1. Summary of access application

The purpose of this Notice of Decision is to respond to an Order made on 9 August 2021 from the NSW Civil and Administrative Tribunal to make a decision in relation to your request to access the personal information contained in one document which has, to date, being provided to you only in a redacted format.

This document is correspondence received by Council on or about 10 May 2019 that has been referred to as a ‘petition’. This Notice of Decision will only address access to the personal information included in this document. For ease of reference, I have attached a redacted version of this document as Appendix A.

2. …

3. Decision

I have decided under section 58 of the GIPA Act, to refuse to provide access to the information.

4. …

5. The public interest test

4.1 (sic) Public interest considerations in favour of disclosure

I find the following consideration in favour of disclosure relevant to your application

Disclosure of the information could reasonably be expected to inform the public about the operations of Council.

Council’s decision to suspend, and subsequently reinstate, the project subject to this correspondence has an impact on the community and it is reasonable for the community to understand the basis for these decisions being made. It is important for Council to operate with transparency and be accountable to the community it serves.

4.2 (sic) Personal factors of the application

I have taken into account that the information directly relates to a matter which you, and your family member, have been involved with and that you have made previous, informal attempts to source this information.

4.3 (sic) Public interest considerations against disclosure

When applying the public interest test, the only public interest considerations against disclosure that I can take into account are those set out in the exhaustive list contained in section 14 of the GIPA Act.

To show that they are relevant to the information you asked for, I need to consider whether they could reasonably be expected to have the effect outlined in the section.

I have determined that the following public interest considerations against disclosure apply to this request:

Consideration 1(d) – Prejudice the supply to an agency of confidential information that facilitates the effective exercise of that agency’s functions:

Clause 1(d) of the table at section 14 states:

There is a public interest consideration against disclosure if disclosure of the information could reasonably be expected to prejudice the supply to an agency of confidential information that facilitates the effective exercise of the agency’s functions (whether in a particular case or generally)

I am satisfied that this information was provided and obtained in confidence. Given the highly sensitive nature of this matter, and the very likely outcome that this position (sic ‘petition’) would be seen unfavourably by the applicant, it is reasonable that the expectation was that this information was for Council only.

As a public sector agency, Council relies on members of the public providing information relevant to its operations. At times, this information is confidential due to the subject matter. This may be a person who wishes to object to a development application or to make a complaint about another ratepayer or, as in this case, object to the conduct of an individual acting with the permission of Council. This flow of information is critical to ensure that the operations and decisions of Council are made with the fullness of information and with consideration for the viewpoints of members of the public.

As will be addressed further in this Notice of Decision, whilst not expressly stated, the name of at least one individual was provided with the inferred understanding that the information would be kept confidential.
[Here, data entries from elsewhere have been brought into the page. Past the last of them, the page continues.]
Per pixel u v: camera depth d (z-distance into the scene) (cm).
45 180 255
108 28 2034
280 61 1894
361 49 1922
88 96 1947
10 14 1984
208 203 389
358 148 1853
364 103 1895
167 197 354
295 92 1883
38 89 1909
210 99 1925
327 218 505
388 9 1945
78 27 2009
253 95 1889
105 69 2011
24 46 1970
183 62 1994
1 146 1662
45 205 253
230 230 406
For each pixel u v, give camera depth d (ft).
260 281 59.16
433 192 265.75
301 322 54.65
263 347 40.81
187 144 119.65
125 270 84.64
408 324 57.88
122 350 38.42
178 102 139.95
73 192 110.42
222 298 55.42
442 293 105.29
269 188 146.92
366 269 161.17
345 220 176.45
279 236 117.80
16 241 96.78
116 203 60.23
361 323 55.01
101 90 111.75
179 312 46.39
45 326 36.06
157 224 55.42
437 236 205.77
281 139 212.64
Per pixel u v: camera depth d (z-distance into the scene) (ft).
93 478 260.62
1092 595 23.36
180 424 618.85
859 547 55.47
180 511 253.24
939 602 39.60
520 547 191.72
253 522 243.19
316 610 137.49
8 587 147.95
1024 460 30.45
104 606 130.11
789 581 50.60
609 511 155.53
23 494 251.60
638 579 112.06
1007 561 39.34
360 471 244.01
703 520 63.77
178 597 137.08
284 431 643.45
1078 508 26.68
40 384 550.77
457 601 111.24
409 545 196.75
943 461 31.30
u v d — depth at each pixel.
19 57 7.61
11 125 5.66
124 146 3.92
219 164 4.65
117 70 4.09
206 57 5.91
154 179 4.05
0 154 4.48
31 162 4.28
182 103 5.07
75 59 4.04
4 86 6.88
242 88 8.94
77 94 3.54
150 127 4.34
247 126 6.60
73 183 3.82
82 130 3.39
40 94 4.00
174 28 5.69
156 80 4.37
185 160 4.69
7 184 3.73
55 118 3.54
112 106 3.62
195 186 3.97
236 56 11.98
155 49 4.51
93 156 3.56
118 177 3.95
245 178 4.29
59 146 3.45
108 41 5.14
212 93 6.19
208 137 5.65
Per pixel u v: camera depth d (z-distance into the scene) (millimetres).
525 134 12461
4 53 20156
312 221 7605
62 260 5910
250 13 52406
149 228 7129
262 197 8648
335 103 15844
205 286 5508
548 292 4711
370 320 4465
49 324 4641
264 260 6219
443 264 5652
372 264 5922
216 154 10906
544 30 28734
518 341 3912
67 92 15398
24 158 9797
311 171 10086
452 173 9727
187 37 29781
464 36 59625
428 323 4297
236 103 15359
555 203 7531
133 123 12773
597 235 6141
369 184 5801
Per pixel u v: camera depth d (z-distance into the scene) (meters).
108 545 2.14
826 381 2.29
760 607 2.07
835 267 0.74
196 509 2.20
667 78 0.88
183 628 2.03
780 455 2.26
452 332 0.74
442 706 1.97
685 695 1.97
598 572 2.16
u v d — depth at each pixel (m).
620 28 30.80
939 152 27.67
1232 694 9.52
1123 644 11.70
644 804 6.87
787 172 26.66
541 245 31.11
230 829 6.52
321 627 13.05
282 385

At times, members of the public provide information to the Council on sensitive matters with the expectation, either expressly or inferred, that their identity will be kept confidential. Particularly in matters of a sensitive nature, Council must work to ensure that any adverse repercussions are mitigated through withholding the identity of complainants.

I am satisfied that should this information be released, it is likely that this will have a detrimental impact upon the future supply of information to Council. Knowing that information provided with the reasonable expectation of confidentiality could later be provided to the general public, including those to who the information relates directly or indirectly, without their permission, would undoubtedly prejudice the future supply of this information and negatively affect the exercise of Council’s functions

Consideration 3(a) – Reveal an individual’s personal information

Clause 3(a) of the table at Section 14 of the GIPA Act states:

There is a public interest against disclosure of information if disclosure of the information could reasonably be expected to reveal an individual’s personal information.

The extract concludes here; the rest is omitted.